Marie-Caroline Saglio-Yatzimirsky et Céline Figuière ont intégré le conseil d’administration du Centre Primo Levi en 2022. Elles racontent leur arrivée dans une association à un moment important de son histoire, où « personne n’est là par hasard ».
Quels sont l’origine et le sens de votre participation à la vie du Centre Primo Levi ?
Marie-Caroline Saglio-Yatzimirsky :
Le Centre Primo Levi a toujours été essentiel dans le grand échiquier des acteurs sur la question de l’exil et des violences liées à l’exil, c’est une association de référence. En tant que psychologue clinicienne à l’hôpital Avicenne, je trouve qu’il y a une proximité de pensée et de pratique avec la clinique du Centre, du fait de ses références à la psychanalyse, de sa réflexion sur la question culturelle, avec une forte place donnée à la question politique. Le Centre est absolument indispensable dans un dialogue entre soignants et chercheurs sur la question des violences et de l’exil. Il est un partenaire naturel de notre activité.
Je suis par ailleurs enseignante-chercheuse et directrice de l’Institut Convergences Migrations, donc en lien avec de nombreux acteurs publics qui interviennent sur les questions migratoires. Il me semble important qu’une association qui apparaît avoir beaucoup d’indépendance puisse agir. Ceci est indispensable pour protéger une pensée autour du soin envers les personnes exilées, d’autant plus que les questions migratoires sont très politisées et complétement fantasmées, comme on le voit aujourd’hui avec le projet de loi « our contrôler l’immigration, améliorer l’intégration ».
Céline Figuière
J’ai travaillé en tant que responsable de la communication chez Emmaüs et à la Fédération des acteurs de la solidarité, où la question de l’exil est centrale. C’est un vrai positionnement politique de s’engager sur ce sujet, qu’on veut séparer du secteur social, alors qu’il en fait entièrement partie. Le fait de placer la question de l’asile sous la tutelle du ministère de l’Intérieur est un signe. On voit que la France est un pays de protection dans les textes mais pas dans la réalité. La thématique des personnes exilées victimes de torture est difficile à porter, cela avait du sens de donner de mon temps, les avancées se font au millimètre, les réformes sont incessantes. Le Centre Primo Levi est très connu parmi les associations qui travaillent sur la question migratoire ou de l’asile, j’ai longtemps croisé ses membres, notamment à l’époque où je coordonnais l’action inter-associative autour de la circulaire Collomb[1].
Que retenir de cette première année au conseil d’administ atio ?

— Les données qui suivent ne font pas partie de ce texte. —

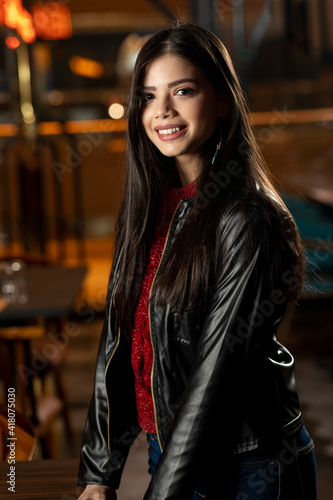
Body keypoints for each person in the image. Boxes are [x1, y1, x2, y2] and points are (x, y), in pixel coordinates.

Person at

CF : J’ai découvert le fonctionnement du Centre, ses dynamiques, son projet associatif très fort. J’ai le sentiment que le Centre se situe dans une phase de transition, qu’il a vocation à trouver un autre niveau de reconnaissance. Le déménagement vers de nouveau locaux peut être une chance pour développer le centre de ressources et apporter plus aux professionnels du secteur social sur la spécificité de l’accompagnement des personnes exilées victimes de torture. C’est un sujet que j’ai suivi cette année. J’ai, sinon, découvert un conseil d’administration très impliqué, très divers. Je suis intéressée par la relation salariés-élus et par la nécessité de travailler sur ce lien de confiance crucial pour porter le projet associatif. Chacun a un rôle à jouer pour porter ce projet, personne n’est là par hasard. Il a enfin été très intéressant d’arriver à un moment où le Centre réfléchit à une stratégie de plaidoyer et de communication.
MC SY :
J’ai moi aussi tout découvert du Centre cette année, dont je ne connaissais que la clinique : les enjeux des locaux, les enjeux financiers, de visibilité. À ce titre, la sortie du rapport Femmes exilées, une violence continue a été un moment important cette année. J’ai réalisé que le Centre Primo Levi est une association qui opère constamment des arbitrages, entre le soin, la formation et le plaidoyer. La clinique de l’exil est très particulière, elle demande beaucoup d’engagement et d’expérience. En tant que soignante, je pense que le dialogue entre la clinique et les autres activités du Centre est essentiel. J’ai voulu renforcer ce lien, c’est le cœur du Centre. Celui-ci peut être un acteur très ambitieux dans les années futures, avec, bien sûr, des équilibres à trouver. Il est important que le Centre garde sa spécificité, son indépendance, qu’il continue de travailler avec les acteurs de l’exil. Il me semble que par son engagement et sa diversité, il en a la force.
[1] La circulaire de décembre 2017 demandait aux préfets de constituer des équipes chargées de se rendre dans les structures d’hébergement d’urgence pour y recueillir des informations sur la situation administrative des personnes hébergées.